I am new to this forum, but hoping that someone can shed some light on my current situation. I have a friend that is looking to add a new electrical deep fryer in his restaurant. There is an outlet that we are looking to use that is labeled as 220v (meter reads 213v) but when looking at the wiring, it is wired using one hot and one neutral. From what I am told... this is wired as a 3 phase Delta "stinger". 

So, my question is.... are we ok to use this 220v receptacle as is with the 220 hot and neutral wiring, or should this be wired using 2 - 110v? Does it make a difference?

Thank you in advance for you help

-kevin


----------



## Dennis Alwon (May 9, 2009)

I don't believe for you, as an apprentice, it is ever okay to be wiring without supervision.

BTW welcome to the forum.


----------



## Southeast Power (Jan 18, 2009)

kevinj909 said:


> Hey all,
> 
> I am new to this forum, but hoping that someone can shed some light on my current situation. I have a friend that is looking to add a new electrical deep fryer in his restaurant. There is an outlet that we are looking to use that is labeled as 220v (meter reads 213v) but when looking at the wiring, it is wired using one hot and one neutral. From what I am told... this is wired as a 3 phase Delta "stinger".
> 
> ...


I have a couple of words to say on that subject:

NO!


----------



## 10492 (Jan 4, 2010)

My money is on:


"hey guys...I have a side job I'm doing, and can't ask my boss or foreman for help"




could be wrong....though


----------



## Southeast Power (Jan 18, 2009)

Dnkldorf said:


> My money is on:
> 
> 
> "hey guys...I have a side job I'm doing, and can't ask my boss or foreman for help"
> ...


I charged them $499.95


----------



## Speedy Petey (Jan 10, 2007)

kevinj909 said:


> Hey all,
> 
> I am new to this forum, but hoping that someone can shed some light on my current situation. I have a friend that is looking to add a new electrical deep fryer in his restaurant. There is an outlet that we are looking to use that is labeled as 220v (meter reads 213v) *but when looking at the wiring, it is wired using one hot and one neutral.
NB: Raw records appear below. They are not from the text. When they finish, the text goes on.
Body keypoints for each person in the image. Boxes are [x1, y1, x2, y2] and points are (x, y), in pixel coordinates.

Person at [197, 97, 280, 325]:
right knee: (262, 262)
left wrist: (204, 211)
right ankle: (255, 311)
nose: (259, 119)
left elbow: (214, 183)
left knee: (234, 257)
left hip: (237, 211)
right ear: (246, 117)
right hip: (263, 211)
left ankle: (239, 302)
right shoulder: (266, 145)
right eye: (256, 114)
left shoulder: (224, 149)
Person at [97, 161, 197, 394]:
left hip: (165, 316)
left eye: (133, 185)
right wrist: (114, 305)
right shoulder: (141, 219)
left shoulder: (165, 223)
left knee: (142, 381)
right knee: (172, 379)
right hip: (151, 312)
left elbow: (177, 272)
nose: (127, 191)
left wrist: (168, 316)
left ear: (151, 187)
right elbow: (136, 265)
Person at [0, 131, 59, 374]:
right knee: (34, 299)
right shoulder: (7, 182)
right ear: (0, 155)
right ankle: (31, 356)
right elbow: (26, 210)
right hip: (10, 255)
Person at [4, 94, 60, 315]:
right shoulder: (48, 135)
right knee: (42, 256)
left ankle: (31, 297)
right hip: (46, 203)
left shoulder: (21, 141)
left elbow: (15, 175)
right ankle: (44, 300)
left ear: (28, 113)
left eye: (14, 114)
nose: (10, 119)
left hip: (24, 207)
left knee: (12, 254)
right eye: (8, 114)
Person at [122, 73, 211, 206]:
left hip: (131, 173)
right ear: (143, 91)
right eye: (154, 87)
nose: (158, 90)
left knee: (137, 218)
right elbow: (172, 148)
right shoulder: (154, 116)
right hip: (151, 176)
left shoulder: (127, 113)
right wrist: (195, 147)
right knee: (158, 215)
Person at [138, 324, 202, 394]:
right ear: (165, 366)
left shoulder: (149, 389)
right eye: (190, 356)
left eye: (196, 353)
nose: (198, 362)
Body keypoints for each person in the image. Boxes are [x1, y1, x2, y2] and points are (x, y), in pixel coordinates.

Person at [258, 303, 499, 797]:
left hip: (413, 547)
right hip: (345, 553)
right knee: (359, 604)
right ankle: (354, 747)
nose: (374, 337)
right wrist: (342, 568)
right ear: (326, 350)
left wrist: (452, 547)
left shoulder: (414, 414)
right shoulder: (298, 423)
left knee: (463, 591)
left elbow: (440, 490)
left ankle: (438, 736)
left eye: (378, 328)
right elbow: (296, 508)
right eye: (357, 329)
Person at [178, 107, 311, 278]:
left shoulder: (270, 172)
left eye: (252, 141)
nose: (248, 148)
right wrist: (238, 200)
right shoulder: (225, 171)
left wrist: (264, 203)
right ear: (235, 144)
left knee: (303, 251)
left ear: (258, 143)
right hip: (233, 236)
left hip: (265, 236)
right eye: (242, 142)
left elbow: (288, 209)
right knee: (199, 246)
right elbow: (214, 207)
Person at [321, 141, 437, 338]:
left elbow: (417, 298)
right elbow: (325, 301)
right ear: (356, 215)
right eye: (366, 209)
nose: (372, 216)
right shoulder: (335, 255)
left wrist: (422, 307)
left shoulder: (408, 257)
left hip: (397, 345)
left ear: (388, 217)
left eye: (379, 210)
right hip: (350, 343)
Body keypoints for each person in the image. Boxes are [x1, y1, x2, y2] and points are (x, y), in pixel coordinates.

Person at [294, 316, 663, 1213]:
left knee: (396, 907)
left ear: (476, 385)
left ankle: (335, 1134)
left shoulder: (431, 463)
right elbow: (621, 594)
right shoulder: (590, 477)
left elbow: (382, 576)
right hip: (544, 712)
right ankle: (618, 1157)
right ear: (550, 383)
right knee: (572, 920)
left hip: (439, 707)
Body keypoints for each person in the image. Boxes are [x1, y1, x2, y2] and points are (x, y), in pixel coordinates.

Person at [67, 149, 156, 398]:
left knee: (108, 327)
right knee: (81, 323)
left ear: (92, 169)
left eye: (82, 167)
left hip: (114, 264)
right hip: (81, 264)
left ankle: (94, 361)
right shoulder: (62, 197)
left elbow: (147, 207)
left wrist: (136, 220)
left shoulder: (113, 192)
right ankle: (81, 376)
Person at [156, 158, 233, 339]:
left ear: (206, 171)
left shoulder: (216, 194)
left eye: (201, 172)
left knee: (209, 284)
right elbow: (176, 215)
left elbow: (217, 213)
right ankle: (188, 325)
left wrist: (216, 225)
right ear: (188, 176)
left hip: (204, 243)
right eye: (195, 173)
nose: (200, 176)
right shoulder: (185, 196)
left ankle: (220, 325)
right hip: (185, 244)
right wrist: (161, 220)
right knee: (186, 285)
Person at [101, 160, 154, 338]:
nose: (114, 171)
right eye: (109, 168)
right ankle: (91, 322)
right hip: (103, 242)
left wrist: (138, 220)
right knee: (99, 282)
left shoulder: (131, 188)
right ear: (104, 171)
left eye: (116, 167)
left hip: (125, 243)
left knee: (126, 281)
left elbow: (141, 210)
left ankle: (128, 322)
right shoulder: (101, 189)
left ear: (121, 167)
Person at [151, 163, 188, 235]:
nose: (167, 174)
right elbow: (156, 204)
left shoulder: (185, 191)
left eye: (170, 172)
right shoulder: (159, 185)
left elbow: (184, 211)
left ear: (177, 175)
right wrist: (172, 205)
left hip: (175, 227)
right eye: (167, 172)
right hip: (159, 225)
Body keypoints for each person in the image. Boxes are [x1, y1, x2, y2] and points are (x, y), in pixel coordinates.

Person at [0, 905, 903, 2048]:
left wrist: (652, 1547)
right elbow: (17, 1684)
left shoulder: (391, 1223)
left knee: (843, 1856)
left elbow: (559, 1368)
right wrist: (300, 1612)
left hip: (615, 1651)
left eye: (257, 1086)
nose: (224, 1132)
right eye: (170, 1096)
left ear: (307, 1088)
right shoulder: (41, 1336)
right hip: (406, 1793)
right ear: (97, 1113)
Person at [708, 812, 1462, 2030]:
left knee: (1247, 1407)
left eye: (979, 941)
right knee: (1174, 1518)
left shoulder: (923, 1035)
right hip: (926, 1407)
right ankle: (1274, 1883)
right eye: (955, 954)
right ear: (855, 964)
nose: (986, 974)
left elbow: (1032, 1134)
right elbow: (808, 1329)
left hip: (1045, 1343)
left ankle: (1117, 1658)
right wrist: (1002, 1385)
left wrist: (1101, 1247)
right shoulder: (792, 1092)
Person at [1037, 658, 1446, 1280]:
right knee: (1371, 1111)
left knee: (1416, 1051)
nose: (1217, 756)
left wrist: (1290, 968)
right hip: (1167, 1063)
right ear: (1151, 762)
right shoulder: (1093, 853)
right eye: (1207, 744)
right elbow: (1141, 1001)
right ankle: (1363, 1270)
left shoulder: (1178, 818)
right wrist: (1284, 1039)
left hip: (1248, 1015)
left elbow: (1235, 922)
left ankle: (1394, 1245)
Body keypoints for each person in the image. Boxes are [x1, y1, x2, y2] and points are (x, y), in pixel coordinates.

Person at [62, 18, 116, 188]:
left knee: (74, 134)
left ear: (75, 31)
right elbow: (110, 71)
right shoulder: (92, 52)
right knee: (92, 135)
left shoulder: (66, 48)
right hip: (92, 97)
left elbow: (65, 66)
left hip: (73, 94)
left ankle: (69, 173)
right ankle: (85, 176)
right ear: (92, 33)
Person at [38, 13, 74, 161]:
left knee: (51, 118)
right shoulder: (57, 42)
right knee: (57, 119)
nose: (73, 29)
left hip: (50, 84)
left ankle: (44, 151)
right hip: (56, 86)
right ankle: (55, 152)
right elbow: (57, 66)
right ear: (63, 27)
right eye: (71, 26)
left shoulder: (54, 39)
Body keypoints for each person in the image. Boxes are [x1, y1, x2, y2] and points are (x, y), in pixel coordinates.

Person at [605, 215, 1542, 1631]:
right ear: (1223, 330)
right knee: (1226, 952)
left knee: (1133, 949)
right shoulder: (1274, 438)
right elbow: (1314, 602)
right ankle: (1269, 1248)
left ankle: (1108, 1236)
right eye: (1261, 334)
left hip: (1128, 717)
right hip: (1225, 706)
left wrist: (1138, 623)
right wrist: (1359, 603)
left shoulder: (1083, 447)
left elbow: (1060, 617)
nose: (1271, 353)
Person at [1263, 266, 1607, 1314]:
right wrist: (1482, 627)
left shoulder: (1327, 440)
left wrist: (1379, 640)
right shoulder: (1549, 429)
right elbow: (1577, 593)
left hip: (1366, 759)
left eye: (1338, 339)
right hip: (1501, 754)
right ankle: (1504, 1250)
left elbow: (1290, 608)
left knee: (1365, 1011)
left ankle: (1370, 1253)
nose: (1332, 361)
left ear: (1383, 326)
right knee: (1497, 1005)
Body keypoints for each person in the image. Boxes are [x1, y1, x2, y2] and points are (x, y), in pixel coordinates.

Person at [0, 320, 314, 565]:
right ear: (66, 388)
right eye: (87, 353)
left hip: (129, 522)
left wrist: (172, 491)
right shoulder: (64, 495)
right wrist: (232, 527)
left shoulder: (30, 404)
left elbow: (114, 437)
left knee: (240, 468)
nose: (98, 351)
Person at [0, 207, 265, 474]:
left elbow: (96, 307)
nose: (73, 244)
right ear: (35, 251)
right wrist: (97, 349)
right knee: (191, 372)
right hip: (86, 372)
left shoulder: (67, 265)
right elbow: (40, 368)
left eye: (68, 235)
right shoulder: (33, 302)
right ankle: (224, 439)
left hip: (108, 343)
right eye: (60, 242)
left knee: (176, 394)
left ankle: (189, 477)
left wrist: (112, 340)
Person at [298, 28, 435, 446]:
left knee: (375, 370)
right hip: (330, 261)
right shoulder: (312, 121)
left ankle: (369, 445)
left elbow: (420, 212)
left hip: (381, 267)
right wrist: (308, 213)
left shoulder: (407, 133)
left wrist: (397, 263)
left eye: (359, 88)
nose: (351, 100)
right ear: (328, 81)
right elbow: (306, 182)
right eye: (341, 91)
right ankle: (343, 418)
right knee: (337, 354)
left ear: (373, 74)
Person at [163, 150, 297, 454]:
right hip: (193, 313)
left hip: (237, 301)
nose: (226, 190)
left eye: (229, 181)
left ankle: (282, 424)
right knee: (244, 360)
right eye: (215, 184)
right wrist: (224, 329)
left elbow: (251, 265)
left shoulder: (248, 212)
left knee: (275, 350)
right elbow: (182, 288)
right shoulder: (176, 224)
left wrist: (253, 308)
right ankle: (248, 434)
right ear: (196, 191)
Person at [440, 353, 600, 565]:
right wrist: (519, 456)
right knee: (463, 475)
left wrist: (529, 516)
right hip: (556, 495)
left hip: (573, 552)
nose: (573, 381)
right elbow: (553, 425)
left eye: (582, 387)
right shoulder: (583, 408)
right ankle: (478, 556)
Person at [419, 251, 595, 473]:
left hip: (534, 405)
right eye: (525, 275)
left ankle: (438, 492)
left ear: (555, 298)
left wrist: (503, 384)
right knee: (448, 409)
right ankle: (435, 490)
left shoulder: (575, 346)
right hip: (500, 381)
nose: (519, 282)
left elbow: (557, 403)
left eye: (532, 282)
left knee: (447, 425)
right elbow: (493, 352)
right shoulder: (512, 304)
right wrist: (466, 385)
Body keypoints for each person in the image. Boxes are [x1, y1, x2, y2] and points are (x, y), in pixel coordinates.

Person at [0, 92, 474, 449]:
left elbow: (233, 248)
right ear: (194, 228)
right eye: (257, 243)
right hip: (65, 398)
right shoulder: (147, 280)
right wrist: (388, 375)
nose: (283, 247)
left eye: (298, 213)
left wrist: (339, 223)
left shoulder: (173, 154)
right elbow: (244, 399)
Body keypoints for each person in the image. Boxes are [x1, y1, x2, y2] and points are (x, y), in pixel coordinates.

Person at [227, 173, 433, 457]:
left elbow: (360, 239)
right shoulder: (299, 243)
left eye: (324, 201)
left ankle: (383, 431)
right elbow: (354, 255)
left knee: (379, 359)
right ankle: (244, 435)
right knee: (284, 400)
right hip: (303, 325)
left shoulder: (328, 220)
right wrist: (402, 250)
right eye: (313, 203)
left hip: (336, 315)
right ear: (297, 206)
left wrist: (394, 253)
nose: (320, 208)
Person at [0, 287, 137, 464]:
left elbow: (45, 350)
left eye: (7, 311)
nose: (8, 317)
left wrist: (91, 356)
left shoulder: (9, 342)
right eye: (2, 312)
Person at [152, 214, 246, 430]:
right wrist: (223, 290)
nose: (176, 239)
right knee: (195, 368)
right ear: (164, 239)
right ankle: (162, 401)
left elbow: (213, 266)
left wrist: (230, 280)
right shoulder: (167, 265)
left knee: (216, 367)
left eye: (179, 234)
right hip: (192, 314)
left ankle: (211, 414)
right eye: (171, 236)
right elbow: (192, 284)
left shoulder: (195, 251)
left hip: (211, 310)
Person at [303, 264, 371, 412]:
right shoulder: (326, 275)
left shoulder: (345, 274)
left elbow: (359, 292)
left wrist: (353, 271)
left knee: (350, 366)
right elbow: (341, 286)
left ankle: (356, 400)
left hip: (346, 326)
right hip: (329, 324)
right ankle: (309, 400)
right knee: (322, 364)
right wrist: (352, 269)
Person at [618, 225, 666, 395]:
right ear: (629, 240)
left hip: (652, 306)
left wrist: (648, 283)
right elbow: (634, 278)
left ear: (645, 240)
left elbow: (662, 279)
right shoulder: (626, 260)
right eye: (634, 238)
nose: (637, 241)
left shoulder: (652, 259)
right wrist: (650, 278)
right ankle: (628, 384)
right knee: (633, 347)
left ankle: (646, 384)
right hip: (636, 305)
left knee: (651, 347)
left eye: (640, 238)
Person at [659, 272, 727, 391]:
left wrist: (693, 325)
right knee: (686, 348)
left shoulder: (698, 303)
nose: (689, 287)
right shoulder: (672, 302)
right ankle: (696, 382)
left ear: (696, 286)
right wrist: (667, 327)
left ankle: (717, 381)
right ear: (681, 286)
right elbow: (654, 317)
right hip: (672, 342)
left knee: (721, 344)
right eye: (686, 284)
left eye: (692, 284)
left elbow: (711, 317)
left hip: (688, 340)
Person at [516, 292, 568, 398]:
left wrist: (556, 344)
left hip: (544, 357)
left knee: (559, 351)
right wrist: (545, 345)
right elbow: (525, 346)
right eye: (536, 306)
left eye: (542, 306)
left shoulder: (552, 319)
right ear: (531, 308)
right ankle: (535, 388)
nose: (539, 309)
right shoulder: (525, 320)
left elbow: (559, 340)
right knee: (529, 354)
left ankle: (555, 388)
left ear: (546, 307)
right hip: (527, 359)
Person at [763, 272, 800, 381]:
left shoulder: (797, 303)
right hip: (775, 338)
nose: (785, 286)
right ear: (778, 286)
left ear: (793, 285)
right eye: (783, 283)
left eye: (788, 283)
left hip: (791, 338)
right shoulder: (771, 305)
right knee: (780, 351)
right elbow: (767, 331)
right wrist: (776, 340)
From what I am told... this is wired as a 3 phase Delta "stinger". *
> 
> ...


Sorry, IF you are an apprentice, whomever is teaching you is not doing their job.
NO WAY in hell you should be working unsupervised, let alone in a restaurant. 

PLEASE, get a good deal more experience under your belt before jumping head first into working alone.


----------



## Dennis Alwon (May 9, 2009)

Oops- looks like I forgot to close it....Oh well.


----------